A week of events aimed at promoting the Living Wage began yesterday, with Labour Party leader Ed Miliband outlining plans he would put in place to make it the norm should he win the next General Election.
The proposals include only offering Government contracts to firms paying the Living Wage and naming and shaming firms and organisations that do not pay it.
Leicestershire Chamber of Commerce chief executive Martin Traynor said it should be left to firms to decide.
He said: "I have no problem with the principle but it has to be decided by the company according to what it can afford.
"The last thing we want is wage inflation, which could harm companies' recovery from the recession.
"If it becomes the difference between a company making a profit or a loss then it is a real problem."

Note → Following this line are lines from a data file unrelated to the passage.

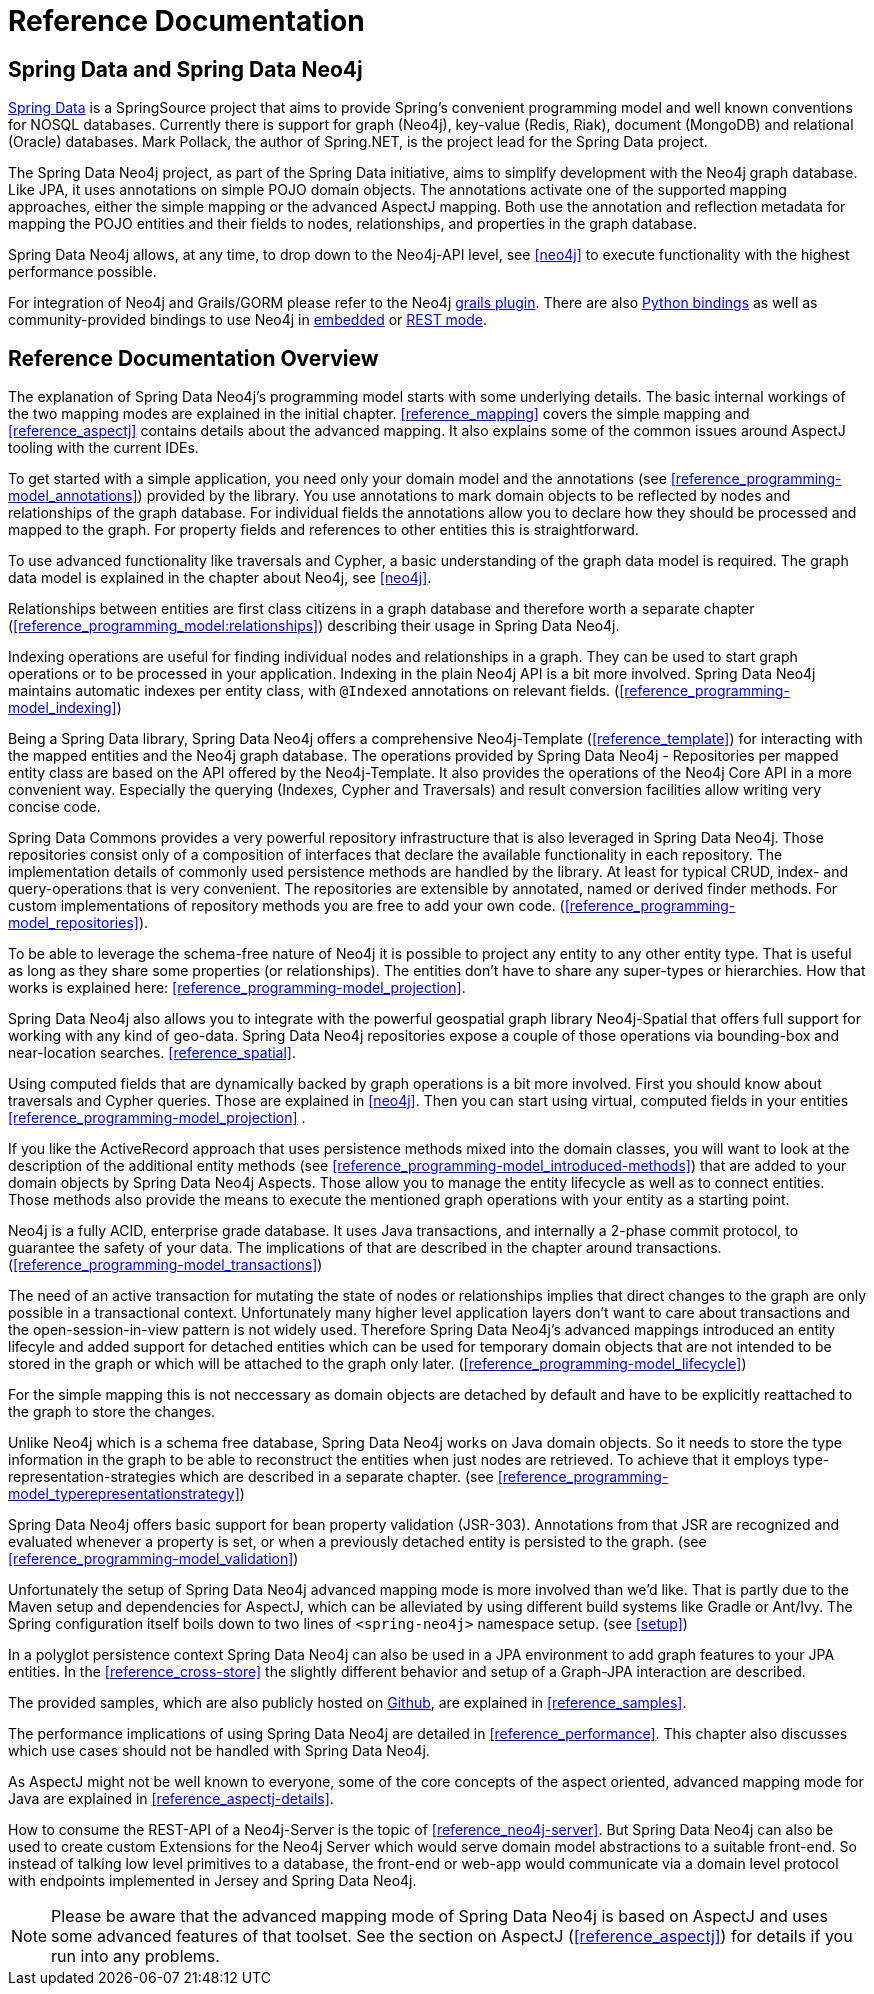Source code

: [[reference_preface]]
= Reference Documentation

== Spring Data and Spring Data Neo4j

http://springsource.org/spring-data[Spring Data] is a SpringSource project that aims to provide Spring's convenient programming model and well known conventions for NOSQL databases. Currently there is support for graph (Neo4j), key-value (Redis, Riak), document (MongoDB) and relational (Oracle) databases. Mark Pollack, the author of Spring.NET, is the project lead for the Spring Data project.

The Spring Data Neo4j project, as part of the Spring Data initiative, aims to simplify development with the Neo4j graph database. Like JPA, it uses annotations on simple POJO domain objects. The annotations activate one of the supported mapping approaches, either the simple mapping or the advanced AspectJ mapping. Both use the annotation and reflection metadata for mapping the POJO entities and their fields to nodes, relationships, and properties in the graph database.

Spring Data Neo4j allows, at any time, to drop down to the Neo4j-API level, see <<neo4j>> to execute functionality with the highest performance possible.

For integration of Neo4j and Grails/GORM please refer to the Neo4j http://www.grails.org/plugin/neo4j[grails plugin]. There are also http://docs.neo4j.org/chunked/milestone/python-embedded.html[Python bindings] as well as community-provided bindings to use Neo4j in http://docs.neo4j.org/chunked/milestone/languages.html[embedded] or http://docs.neo4j.org/chunked/milestone/tutorials-rest.html[REST mode].

== Reference Documentation Overview

The explanation of Spring Data Neo4j's programming model starts with some underlying details. The basic internal workings of the two mapping modes are explained in the initial chapter. <<reference_mapping>> covers the simple mapping and <<reference_aspectj>> contains details about the advanced mapping. It also explains some of the common issues around AspectJ tooling with the current IDEs.

To get started with a simple application, you need only your domain model and the annotations (see <<reference_programming-model_annotations>>) provided by the library. You use annotations to mark domain objects to be reflected by nodes and relationships of the graph database. For individual fields the annotations allow you to declare how they should be processed and mapped to the graph. For property fields and references to other entities this is straightforward.

To use advanced functionality like traversals and Cypher, a basic understanding of the graph data model is required. The graph data model is explained in the chapter about Neo4j, see <<neo4j>>.

Relationships between entities are first class citizens in a graph database and therefore worth a separate chapter (<<reference_programming_model:relationships>>) describing their usage in Spring Data Neo4j.

Indexing operations are useful for finding individual nodes and relationships in a graph. They can be used to start graph operations or to be processed in your application. Indexing in the plain Neo4j API is a bit more involved. Spring Data Neo4j maintains automatic indexes per entity class, with `@Indexed` annotations on relevant fields. (<<reference_programming-model_indexing>>)

Being a Spring Data library, Spring Data Neo4j offers a comprehensive Neo4j-Template (<<reference_template>>) for interacting with the mapped entities and the Neo4j graph database. The operations provided by Spring Data Neo4j - Repositories per mapped entity class are based on the API offered by the Neo4j-Template. It also provides the operations of the Neo4j Core API in a more convenient way. Especially the querying (Indexes, Cypher and Traversals) and result conversion facilities allow writing very concise code.

Spring Data Commons provides a very powerful repository infrastructure that is also leveraged in Spring Data Neo4j. Those repositories consist only of a composition of interfaces that declare the available functionality in each repository. The implementation details of commonly used persistence methods are handled by the library. At least for typical CRUD, index- and query-operations that is very convenient. The repositories are extensible by annotated, named or derived finder methods. For custom implementations of repository methods you are free to add your own code. (<<reference_programming-model_repositories>>).

To be able to leverage the schema-free nature of Neo4j it is possible to project any entity to any other entity type. That is useful as long as they share some properties (or relationships). The entities don't have to share any super-types or hierarchies. How that works is explained here: <<reference_programming-model_projection>>.

Spring Data Neo4j also allows you to integrate with the powerful geospatial graph library Neo4j-Spatial that offers full support for working with any kind of geo-data. Spring Data Neo4j repositories expose a couple of those operations via bounding-box and near-location searches. <<reference_spatial>>.

Using computed fields that are dynamically backed by graph operations is a bit more involved. First you should know about traversals and Cypher queries. Those are explained in <<neo4j>>. Then you can start using virtual, computed fields in your entities <<reference_programming-model_projection>> .

If you like the ActiveRecord approach that uses persistence methods mixed into the domain classes, you will want to look at the description of the additional entity methods (see <<reference_programming-model_introduced-methods>>) that are added to your domain objects by Spring Data Neo4j Aspects.  Those allow you to manage the entity lifecycle as well as to connect entities. Those methods also provide the means to execute the mentioned graph operations with your entity as a starting point.

Neo4j is a fully ACID, enterprise grade database. It uses Java transactions, and internally a 2-phase commit protocol, to guarantee the safety of your data. The implications of that are described in the chapter around transactions. (<<reference_programming-model_transactions>>)

The need of an active transaction for mutating the state of nodes or relationships implies that direct changes to the graph are only possible in a transactional context. Unfortunately many higher level application layers don't want to care about transactions and the open-session-in-view pattern is not widely used. Therefore Spring Data Neo4j's advanced mappings introduced an entity lifecyle and added support for detached entities which can be used for temporary domain objects that are not intended to be stored in the graph or which will be attached to the graph only later. (<<reference_programming-model_lifecycle>>)

For the simple mapping this is not neccessary as domain objects are detached by default and have to be explicitly reattached to the graph to store the changes.

Unlike Neo4j which is a schema free database, Spring Data Neo4j works on Java domain objects. So it needs to store the type information in the graph to be able to reconstruct the entities when just nodes are retrieved. To achieve that it employs type-representation-strategies which are described in a separate chapter. (see <<reference_programming-model_typerepresentationstrategy>>)

Spring Data Neo4j offers basic support for bean property validation (JSR-303). Annotations from that JSR are recognized and evaluated whenever a property is set, or when a previously detached entity is persisted to the graph. (see <<reference_programming-model_validation>>)

Unfortunately the setup of Spring Data Neo4j advanced mapping mode is more involved than we'd like. That is partly due to the Maven setup and dependencies for AspectJ, which can be alleviated by using different build systems like Gradle or Ant/Ivy. The Spring configuration itself boils down to two lines of `<spring-neo4j>` namespace setup. (see <<setup>>)

In a polyglot persistence context Spring Data Neo4j can also be used in a JPA environment to add graph features to your JPA entities. In the <<reference_cross-store>> the slightly different behavior and setup of a Graph-JPA interaction are described.

The provided samples, which are also publicly hosted on http://spring.neo4j.org/examples[Github], are explained in <<reference_samples>>.

The performance implications of using Spring Data Neo4j are detailed in <<reference_performance>>. This chapter also discusses which use cases should not be handled with Spring Data Neo4j.

As AspectJ might not be well known to everyone, some of the core concepts of the aspect oriented, advanced mapping mode for Java are explained in <<reference_aspectj-details>>.

How to consume the REST-API of a Neo4j-Server is the topic of <<reference_neo4j-server>>. But Spring Data Neo4j can also be used to create custom Extensions for the Neo4j Server which would serve domain model abstractions to a suitable front-end. So instead of talking low level primitives to a database, the front-end or web-app  would communicate via a domain level protocol with endpoints implemented in Jersey and Spring Data Neo4j.

NOTE: Please be aware that the advanced mapping mode of Spring Data Neo4j is based on AspectJ and uses some advanced features of that toolset. See the section on AspectJ (<<reference_aspectj>>) for details if you run into any problems.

A year ago, De Montfort University started paying its staff the then level of £7.20, upping the wage of 130 employees.
Vice-chancellor Professor Dominic Shellard said: "Paying workers enough to provide their family with the essentials of life transcends partisan politics.
"It is a fundamental responsibility of an employer and something we are proud to uphold.
"I urge all employers not to wait but to introduce the living wage as soon as possible."
Academics from Loughborough University's Centre for Research in Social Policy worked on the proposals for yesterday's announcement.
Director Donald Hirsch said: "The important thing is that there is a general sense the minimum wage is not enough and people cannot get an acceptable living standard on it.
"Our research is based not on what experts think people need but on what members of the public tell us in great detail a family needs to make ends meet.
"That doesn't mean just survival, but what you need to participate in society.
"The problem is that even though wages are not going up generally, costs are going up – often faster than inflation."